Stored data
-=-=-=-=-
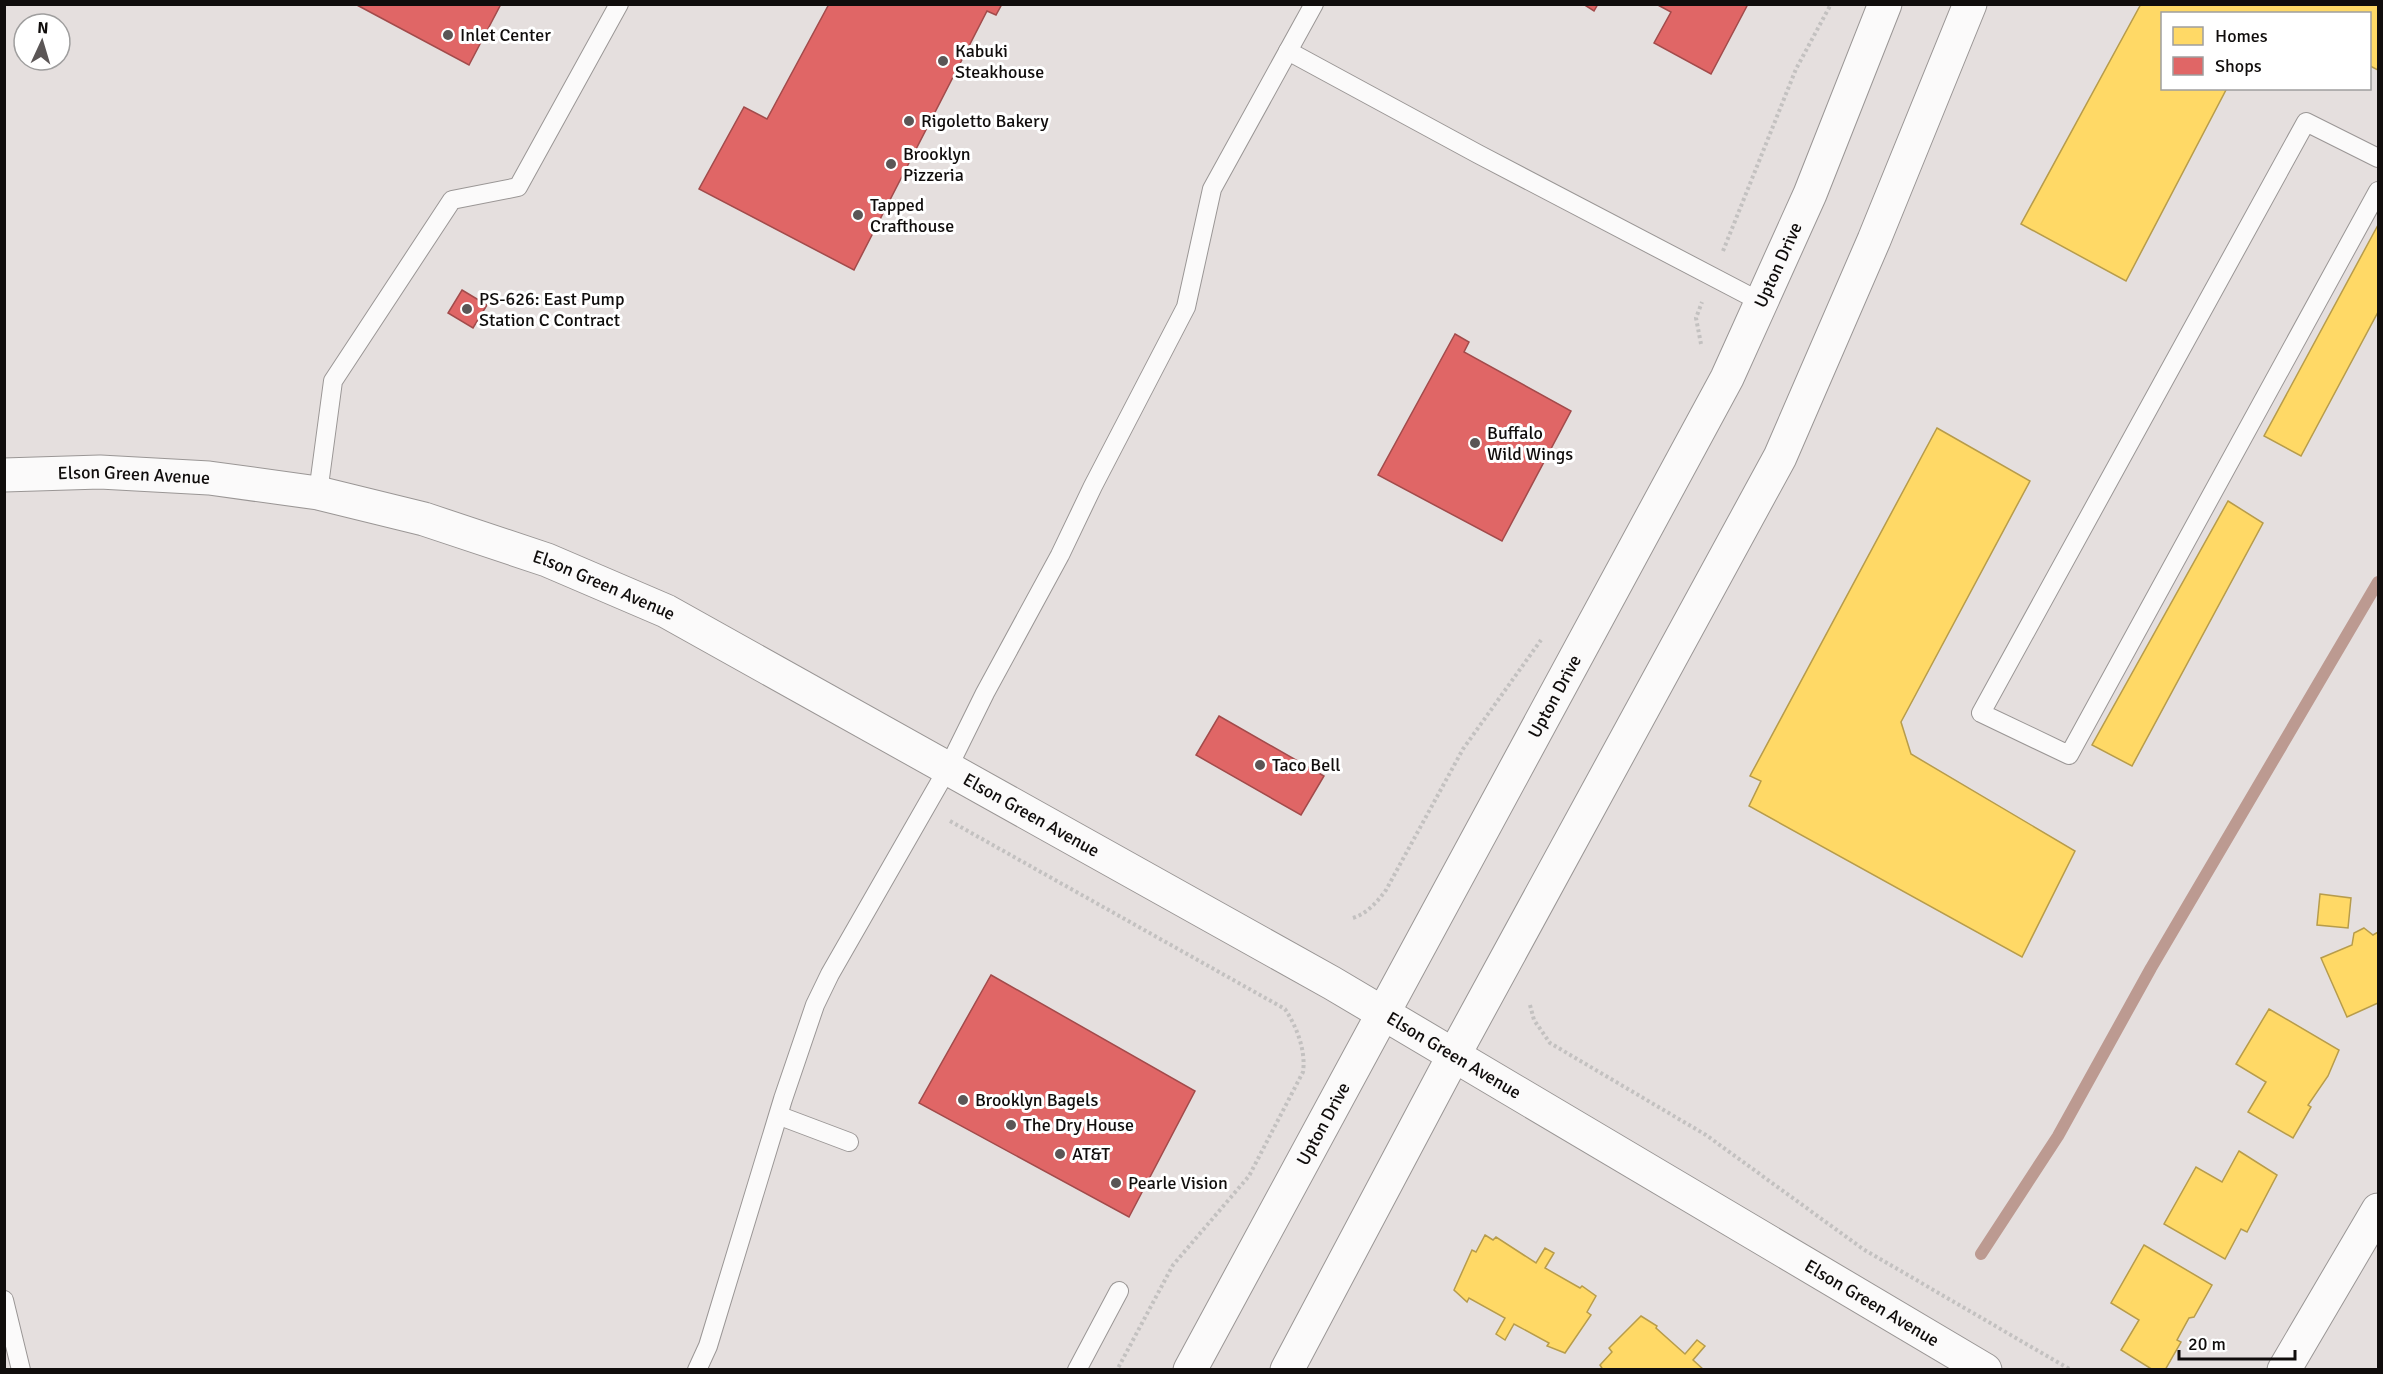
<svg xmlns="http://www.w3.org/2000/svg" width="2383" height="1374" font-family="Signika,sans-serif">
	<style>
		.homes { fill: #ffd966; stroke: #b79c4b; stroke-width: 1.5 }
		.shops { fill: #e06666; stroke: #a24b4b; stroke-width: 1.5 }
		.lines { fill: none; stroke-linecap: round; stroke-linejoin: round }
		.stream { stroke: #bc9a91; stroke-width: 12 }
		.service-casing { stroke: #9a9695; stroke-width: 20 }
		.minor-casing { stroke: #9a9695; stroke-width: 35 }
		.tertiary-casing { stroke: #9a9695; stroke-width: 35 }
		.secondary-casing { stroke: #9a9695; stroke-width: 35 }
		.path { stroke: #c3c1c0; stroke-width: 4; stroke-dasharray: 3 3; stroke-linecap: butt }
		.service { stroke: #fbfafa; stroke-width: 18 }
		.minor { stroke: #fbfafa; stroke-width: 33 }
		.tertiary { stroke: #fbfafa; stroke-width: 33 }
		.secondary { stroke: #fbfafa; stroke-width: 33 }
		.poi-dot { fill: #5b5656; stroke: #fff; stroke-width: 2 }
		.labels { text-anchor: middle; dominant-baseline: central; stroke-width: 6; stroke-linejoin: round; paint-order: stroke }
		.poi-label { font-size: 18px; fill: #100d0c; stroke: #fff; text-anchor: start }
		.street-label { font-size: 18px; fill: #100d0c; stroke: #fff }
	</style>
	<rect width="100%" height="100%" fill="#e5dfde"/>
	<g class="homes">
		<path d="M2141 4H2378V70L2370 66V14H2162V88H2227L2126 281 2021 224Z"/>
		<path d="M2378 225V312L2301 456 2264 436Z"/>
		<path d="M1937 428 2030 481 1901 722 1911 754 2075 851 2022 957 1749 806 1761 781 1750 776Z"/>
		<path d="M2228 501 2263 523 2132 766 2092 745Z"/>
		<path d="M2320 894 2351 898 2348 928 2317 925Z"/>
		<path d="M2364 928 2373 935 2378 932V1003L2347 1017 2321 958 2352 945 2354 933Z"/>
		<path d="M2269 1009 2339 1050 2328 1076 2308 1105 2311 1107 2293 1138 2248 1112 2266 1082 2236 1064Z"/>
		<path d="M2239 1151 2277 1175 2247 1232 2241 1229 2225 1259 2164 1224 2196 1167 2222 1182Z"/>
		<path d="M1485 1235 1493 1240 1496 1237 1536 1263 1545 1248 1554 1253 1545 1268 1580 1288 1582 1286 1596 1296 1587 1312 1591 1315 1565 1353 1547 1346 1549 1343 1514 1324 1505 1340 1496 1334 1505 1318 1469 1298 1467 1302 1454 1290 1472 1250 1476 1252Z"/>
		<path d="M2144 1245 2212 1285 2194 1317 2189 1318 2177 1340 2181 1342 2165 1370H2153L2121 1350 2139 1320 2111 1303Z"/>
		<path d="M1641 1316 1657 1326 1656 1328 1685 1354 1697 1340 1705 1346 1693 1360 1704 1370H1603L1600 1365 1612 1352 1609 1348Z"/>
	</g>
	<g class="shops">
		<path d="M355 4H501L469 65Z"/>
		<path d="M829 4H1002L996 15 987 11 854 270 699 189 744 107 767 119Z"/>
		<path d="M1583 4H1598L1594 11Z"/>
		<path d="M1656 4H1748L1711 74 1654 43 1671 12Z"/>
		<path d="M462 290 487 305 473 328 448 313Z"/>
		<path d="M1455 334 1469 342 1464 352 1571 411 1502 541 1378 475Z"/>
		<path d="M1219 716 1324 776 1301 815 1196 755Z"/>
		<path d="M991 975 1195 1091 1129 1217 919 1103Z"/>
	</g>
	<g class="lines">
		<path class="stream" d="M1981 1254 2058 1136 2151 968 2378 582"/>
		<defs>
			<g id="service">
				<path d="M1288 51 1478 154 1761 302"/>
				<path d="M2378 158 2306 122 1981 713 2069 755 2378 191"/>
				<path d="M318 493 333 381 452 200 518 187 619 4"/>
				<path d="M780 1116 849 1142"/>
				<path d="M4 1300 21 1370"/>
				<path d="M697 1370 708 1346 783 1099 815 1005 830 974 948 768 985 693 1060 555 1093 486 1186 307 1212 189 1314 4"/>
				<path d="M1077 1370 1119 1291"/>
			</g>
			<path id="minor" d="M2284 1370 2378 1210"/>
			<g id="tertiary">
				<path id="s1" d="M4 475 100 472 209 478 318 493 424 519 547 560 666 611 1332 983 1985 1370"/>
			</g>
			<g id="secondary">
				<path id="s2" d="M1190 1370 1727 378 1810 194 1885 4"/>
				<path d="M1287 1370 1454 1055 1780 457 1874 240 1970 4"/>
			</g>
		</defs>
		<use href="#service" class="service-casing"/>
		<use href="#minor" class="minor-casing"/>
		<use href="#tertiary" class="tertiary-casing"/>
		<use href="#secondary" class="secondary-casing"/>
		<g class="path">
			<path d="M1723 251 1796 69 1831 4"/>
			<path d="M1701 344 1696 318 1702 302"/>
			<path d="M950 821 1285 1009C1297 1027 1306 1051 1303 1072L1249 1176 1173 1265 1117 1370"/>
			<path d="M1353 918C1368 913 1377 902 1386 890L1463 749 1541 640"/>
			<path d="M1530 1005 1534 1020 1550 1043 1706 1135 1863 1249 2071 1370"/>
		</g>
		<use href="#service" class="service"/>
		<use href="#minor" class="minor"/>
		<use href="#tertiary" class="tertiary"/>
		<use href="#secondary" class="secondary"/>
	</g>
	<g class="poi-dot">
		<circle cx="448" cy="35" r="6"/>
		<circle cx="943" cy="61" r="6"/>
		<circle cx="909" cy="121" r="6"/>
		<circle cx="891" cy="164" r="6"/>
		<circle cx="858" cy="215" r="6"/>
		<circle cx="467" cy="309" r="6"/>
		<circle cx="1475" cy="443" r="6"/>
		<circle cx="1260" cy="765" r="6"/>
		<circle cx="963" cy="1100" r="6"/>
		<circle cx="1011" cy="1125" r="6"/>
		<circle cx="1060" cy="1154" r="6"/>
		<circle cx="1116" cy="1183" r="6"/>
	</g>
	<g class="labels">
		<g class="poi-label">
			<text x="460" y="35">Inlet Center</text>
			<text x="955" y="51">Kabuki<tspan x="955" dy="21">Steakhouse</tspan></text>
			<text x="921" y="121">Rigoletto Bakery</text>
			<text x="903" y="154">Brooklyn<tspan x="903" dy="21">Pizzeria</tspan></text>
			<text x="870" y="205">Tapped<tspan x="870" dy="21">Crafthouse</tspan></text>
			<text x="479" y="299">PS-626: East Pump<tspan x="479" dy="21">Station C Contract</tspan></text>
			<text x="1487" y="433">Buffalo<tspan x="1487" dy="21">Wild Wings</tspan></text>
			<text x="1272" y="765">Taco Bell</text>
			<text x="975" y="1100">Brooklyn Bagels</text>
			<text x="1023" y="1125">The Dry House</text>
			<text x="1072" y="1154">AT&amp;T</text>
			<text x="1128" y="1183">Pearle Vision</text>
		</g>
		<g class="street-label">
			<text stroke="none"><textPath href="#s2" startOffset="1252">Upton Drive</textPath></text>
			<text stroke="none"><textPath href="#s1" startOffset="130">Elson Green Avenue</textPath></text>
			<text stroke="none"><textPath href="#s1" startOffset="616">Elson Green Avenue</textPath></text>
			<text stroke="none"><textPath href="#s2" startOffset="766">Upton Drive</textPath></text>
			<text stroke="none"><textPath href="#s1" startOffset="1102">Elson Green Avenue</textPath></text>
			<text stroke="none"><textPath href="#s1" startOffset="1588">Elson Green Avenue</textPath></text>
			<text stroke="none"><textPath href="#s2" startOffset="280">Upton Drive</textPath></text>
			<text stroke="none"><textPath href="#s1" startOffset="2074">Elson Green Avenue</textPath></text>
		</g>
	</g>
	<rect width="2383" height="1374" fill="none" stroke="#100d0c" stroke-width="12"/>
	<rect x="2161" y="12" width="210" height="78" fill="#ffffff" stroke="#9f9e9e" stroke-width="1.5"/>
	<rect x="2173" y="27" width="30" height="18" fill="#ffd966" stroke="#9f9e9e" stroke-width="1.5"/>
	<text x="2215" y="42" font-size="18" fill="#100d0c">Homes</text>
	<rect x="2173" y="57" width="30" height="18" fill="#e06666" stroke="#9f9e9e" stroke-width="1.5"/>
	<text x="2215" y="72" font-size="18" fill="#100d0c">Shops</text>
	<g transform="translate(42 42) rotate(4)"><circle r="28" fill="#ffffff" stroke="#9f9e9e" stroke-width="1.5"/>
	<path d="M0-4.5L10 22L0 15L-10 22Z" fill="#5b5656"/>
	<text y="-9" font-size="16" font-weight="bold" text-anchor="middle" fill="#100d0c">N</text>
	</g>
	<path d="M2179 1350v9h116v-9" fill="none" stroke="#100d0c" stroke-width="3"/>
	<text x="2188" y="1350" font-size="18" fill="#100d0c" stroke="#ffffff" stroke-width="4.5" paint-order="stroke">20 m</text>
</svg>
-=-=-=-=-
> What the task asks
What is the number of lines in the entries that include the string "middle"? Reply with that number alone.

> Solution to the problem
2